Surprisingly Compelling But Lacking Charming Characters
On paper The Laws Of Thermodynamics should be an unmitigated disaster. Merging theoretical science, a documentary format and a romance film is something that feels like it should fail on every conceivable level yet somehow The Laws Of Thermodynamics just seems to work. While some of the scientific concepts and ideas may be lost on some people, the idea to blend these genres together to give more substance to both is an impressive feat and one worth applauding, even if the romantic film parts are cliched and lacking originality on their own.
Admittedly, when you first turn on The Laws Of Thermodynamics it does take a little while to settle into a rhythm.
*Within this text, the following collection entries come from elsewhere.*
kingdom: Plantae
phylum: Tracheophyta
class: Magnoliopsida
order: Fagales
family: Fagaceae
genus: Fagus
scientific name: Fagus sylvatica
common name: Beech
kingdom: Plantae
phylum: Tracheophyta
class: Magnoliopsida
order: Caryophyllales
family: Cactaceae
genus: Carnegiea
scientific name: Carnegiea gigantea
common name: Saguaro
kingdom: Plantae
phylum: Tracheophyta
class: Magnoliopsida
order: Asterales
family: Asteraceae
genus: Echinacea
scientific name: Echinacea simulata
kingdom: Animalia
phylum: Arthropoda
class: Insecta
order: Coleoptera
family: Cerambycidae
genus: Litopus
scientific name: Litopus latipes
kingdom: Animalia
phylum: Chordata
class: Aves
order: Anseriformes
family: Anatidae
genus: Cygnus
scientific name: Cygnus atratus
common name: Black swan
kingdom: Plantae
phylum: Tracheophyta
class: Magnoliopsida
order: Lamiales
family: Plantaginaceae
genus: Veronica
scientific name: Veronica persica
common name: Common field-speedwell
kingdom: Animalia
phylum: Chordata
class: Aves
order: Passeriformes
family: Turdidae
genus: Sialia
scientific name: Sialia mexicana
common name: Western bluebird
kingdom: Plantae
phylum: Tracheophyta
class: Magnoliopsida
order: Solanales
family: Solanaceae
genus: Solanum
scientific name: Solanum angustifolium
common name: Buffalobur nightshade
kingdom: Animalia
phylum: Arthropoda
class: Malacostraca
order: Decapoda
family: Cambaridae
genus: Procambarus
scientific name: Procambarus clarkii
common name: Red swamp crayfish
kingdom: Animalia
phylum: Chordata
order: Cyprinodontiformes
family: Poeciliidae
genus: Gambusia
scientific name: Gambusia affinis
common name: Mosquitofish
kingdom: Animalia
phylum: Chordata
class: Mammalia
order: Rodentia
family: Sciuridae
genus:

Spanish and English narrators switch depending on who’s speaking, the various formats all begin to collide as the film and documentary portions bounce back and forth and it all feels like it’s heading for uncharted, rocky waters. Thankfully, the ship is righted pretty early on and what follows is an interesting, engrossing film that seamlessly blends both documentary and romance film together to explain the actual laws surrounding this phenomena through the various stages of a romantic relationship.
The Laws Of Thermodynamics makes for a fascinating and oddly engrossing watch but lacklustre characterisation lets the film down from being as good as it could have been. Love-struck Manel (Vito Sanz) fails to cut an empathetic protagonist while Elena (Berta Vázquez) just doesn’t radiate the spark needed to give the two lovers a compelling, believable chemistry. The other main characters include self assured Pablo (Chino Darín) and his disgruntled but accepting partner Eva (Vicky Luengo) who juxtapose nicely with Manel and Elena while the laws are being explained. With Manel and Elena’s relationship eating up the lion’s share of the run time, there isn’t quite enough of this couple’s story to truly feel connected to them despite some of the ideas arguably being more interesting and emotionally complex.
The visual design of the film fits snugly into documentary format while showcasing just enough of the film behind the laws to make it a relevant, focal part of this picture. Scenes are regularly rewound, fast forwarded, slowed and dissected to explain different laws and while this does work from a scientific point of view, it also makes the film a much more passive piece than it perhaps should be. With a little more empathy for the characters and a slightly longer run time just to help flesh out the characters, this could be the most unique and impressively original experiment this year. Technically, the film is competently shot though with seamless editing between the usual documentary format tropes you’d expect and the film aspects playing out across the bustling Spanish city Barcelona.
The Laws Of Thermodynamics won’t be for everyone. Plenty of people will be turned away from the format, especially with the slightly wonky opening and jarring genre mash-up but if you can get past that, this Spanish documentary/romance film is well worth experiencing. If nothing else, The Laws Of Thermodynamics proves you really can merge two opposing genres in a compelling and intriguing way but it’s just a pity the film lacks the compelling characters needed too make this the stand out film it so easily could have been.